Just last week a popular market named after the Oba of Benin, caught fire. Or maybe it was set on fire. The fire started at one a.m. and burned until the dawn. Everything was gutted. Very few people, only those who lived close to the market, could salvage their wares.
A lot of people have suspected arson. Afterall, there had been acrimonious struggle concerning security arrangement in the market.
A week later, a popular park in the same city was hit. Four personal buildings lining the major road, the same road that runs from Lagos all through to Onitsha, caught fire, again in the middle of the night. No explanation has been given for it. And none seems forthcoming.
market security arrangement is becoming a gravy train for some people desperate to cash in around this city. Not least because women desperate to protect their wares can be browbeaten into complying with fees of any sort on demand. Sleight of hand, outright threat of bodily harm and seizure of stock can force tradeswomen to comply with the socalled hooligans in the marketplace.
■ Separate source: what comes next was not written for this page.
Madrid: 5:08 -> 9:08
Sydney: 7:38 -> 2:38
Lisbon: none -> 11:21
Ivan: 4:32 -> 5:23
Because of the finances involved in securing a market, many young and able bodied men currently run clandestine vigilante services in the name of market security, for which they get paid hundreds of thousands of naira pooled from women traders. And then there have been cases where they enlisted the help of local police to seize goods of "defaulting traders" until demanded payments were made.
Last week it was Edaiken market. This week it was Ramat Park. What market will be next? How do local women whose families depend on their contributions to the family purse start all over after losing everything they ever owned in the inferno? Seriously, there are families that don't eat unless someone, a mother to say the least, goes to market and sells something. Dinner doesn't come easy.

The hooligans who demand protection money sound as bad as the Italian mafia or the thugs preying on the weak in the aftermath of Hurrican Katrina in New Orleans.